I have a PAR workshop tomorrow- anyone been to one? It's the last hurdle (I believe/hope) before we get allocated our assessing SW...kinda nervous cause it's all 'official' then.. Our references etc have been sent off but we haven't started HS...

Hope those at prep/finishing prep have enjoyed it as much as we did! 

Hi to all! Xx


----------



## bluedreams

We got to our first prep group next Wednesday evening. Not sure if I'm nervous scared or excited!!!


----------



## MummyAuntieKatie

Be excited about Prep, we met some lovely people and I hope have come away with some good friends, it was also informative and whilst it could be harrowing at times was also fun.  Hope you enjoy xx


----------



## Mummy DIY Diva

I was terrified but we're loving it been great so far x x


----------



## Lizard39

OMG - very excited   officially been accepted by the LA now as got all the paperwork through this morning & we have been given an approval panel date in December! 

Hope everyone is ok & looking forward to the weekend


----------



## Primmer

Lizard - that is great news - how exciting!!!!!!


----------



## flickJ

That's wonderful news Lizard, you must be so relieved


----------



## bluedreams

Woohoo congrats lizard   xxx


----------



## AdoptionDreams

Hi everyone,

Just arrived home from 2 weeks in Mexico. Loved EVERY second - suffering from jet lag now though. DH and I have our prep group on the 12th & 19th July. It's over 2 days 10am-4pm. So excited to get started xx


----------



## Lizard39

2 weeks relaxing in Mexico sounds wonderful - bet you are full rested AdoptionDreams. Funny how LA/VA's are so different - your prep group is over 2 days 10-4pm & ours is 3 days 9:30-4pm - it's amazing that there is no standards across the country! 

How is everyone else getting on? 

Blue dreams - how did your prep evening go last week?

Bella - how was the PAR workshop? I've never heard of one of those before? What was covered?

Gwyneth - how was your second Prep day? Do you have any more? When do you start HS?

Sunflower - did your Hubby manage to get his leave? Are you booked into Prep next month or do you have to wait til October

Primmer - any news yet? 

Flick - any news on when you can 'get started?

Hello oleven, Marley,inmydreams, happy penguin, handstitchedmum & pumpkin. Hope you are all well & progressing or enjoying the time til you start!

Question for everyone re references - do they have to provide written responses, telephone interview or face to face interview or all of the above? I'm not worried about it but my best mate who is a reference asked me at the weekend & I realise I don't have a clue!


----------



## happypenguin

Hi Lizard39

All of the references we supplied were sent a paper questionnaire to complete (we had to provide 6 of these for our scheme so yours may be less) and of the 6, 4 have been contacted by telephone and then  interviewed in person about the answers that they gave on the questionnaire.
All really relaxed yet quite detailed!


----------



## Mummy DIY Diva

Had my third day of prep this week and one more next week then wait to be allocated a SW and start HS. Hopefully will all go quickly I'm inpatient and not good at waiting   . Hope everyone is getting on well and anyone wanting for prep and SW's hears soon x x


----------



## flickJ

Hi Everyone,

Lizard - still waiting ...........        It all kicks of on Monday 1st July (new changes come into effect) and it has been terrible to try and not ring up this week to find out if the new application forms have been sent out. I keep thinking they must be flat out trying to get things sorted out and don't want to get annoying phone calls! Maybe I will give in and phone this afternoon  

Regarding the references, with the VA we used last year we needed one family reference and two others who all had written questionaires, this time with the LA we need two family (one each) and two others.  It is strange that everywhere seems different. As Happypenguin says, I was a little shocked about how much detail it goes into.

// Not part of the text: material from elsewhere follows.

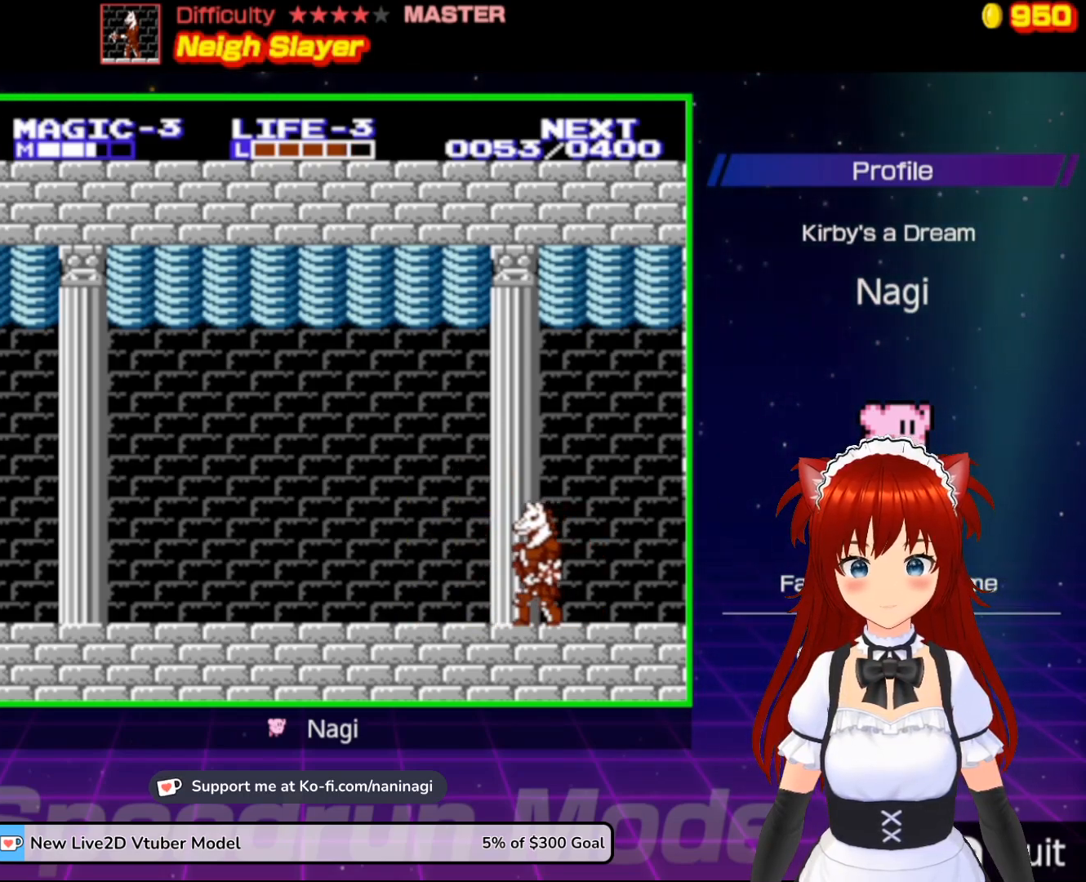
{"buttons": [], "events": [[67, "DPAD_RIGHT", "up"], [250, "B", "up"]]}
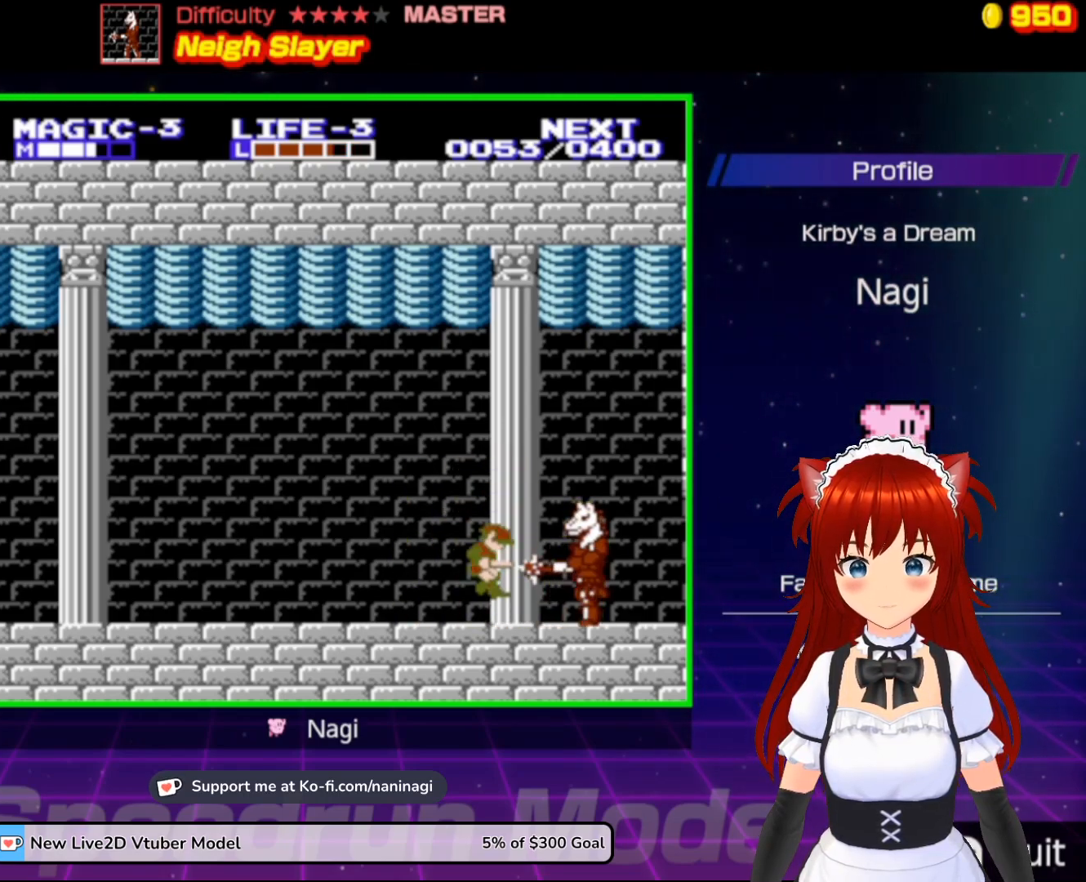
{"buttons": ["B", "DPAD_RIGHT"], "events": [[133, "DPAD_RIGHT", "down"], [300, "A", "down"], [400, "A", "up"], [467, "B", "down"]]}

Gwneth - great news that the prep is going well and that you will soon be on your way to HS    

Good luck to everyone waiting for prep, the time will fly by


----------



## Lizard39

Thanks for info re references happy penguin & Flick  

Gwyneth - patience is a virtue in this game!  

Think the changes are one of the reasons causing your delay Flick   Our first day of Prep is Monday - so 1st July, but we had a letter last week officially accepting our application - so will be interesting to find out on Monday if we are the new or old paperwork etc! We have been given a date for Approval panel in Dec, so think we'll be on the old system! But we are happy with those timescales - only phoned up in March so if all goes well will be approved 9 months after initial phone call!  

Have a lovely weekend all


----------



## flickJ

Best of luck on Monday Lizard, hope it all goes smoothly for you


----------



## Mummy DIY Diva

Oh enjoy Lizard we're old time scales too ans like you we're fine with it.  Look forward to hearing all hope you enjoy it as much as I am x x


----------



## Kboo36

Hello
Hope it's ok for me to join u.. We went to an information eve a couple of weeks ago and have our initial visit with LA (Kent) on Wednesday.. Getting a bit nervous.. 
Kelly xx


----------



## sass30

Hi all i was wondering can i join this little group. I finished prep on 19th of june and about to begin home study 10th july. Fingers crossed were approved by feb. 
we are with a LA and a first  the process seemed slow and now its in full gear. Our lA pay for our medicals which is good , we got the forms through yesterday and our referees got there letter with a list of questions to answer  and will be having interviews as well. 
  Ive worked out we should be finised HS by november so hopefully get to panel sooner. 

Im so glad we have this forum as its calmed a lot of my nerves. 
How far in the process is everyone else x


----------



## Mummy DIY Diva

Sassoo and Kelly the more the merrier. Good luck for your initial meeting, we were terrified but it was nowhere near as scary as we expected. x


----------



## Starmaker73

Hey, can I join in too please?  I'm in awe at some of your dates, things seem to work a lot slower here in Scotland.  I had my initial meeting with LA in Jan, prep course early June, follow up meeting with LA last week and now waiting to start HS.  My LA said it could be at least next summer before I am ready to go to panel.  Not sure where came up with that from as she said my HS would be slightly easier as I am a single adopter, so only one lot of paperwork.  I guess we'll just wait and see.  But at least I have found this great community to share my worries with. ;-)


----------



## crazyroychick

Mind if I join too? Finished prep April and just starting home study xx


----------



## Lizard39

Hello Sass, Kelly, Starmaker & Crazyroychick - as Gwyneth says the more the merrier   

Hello everyone else - hope you are enjoying the sunshine. 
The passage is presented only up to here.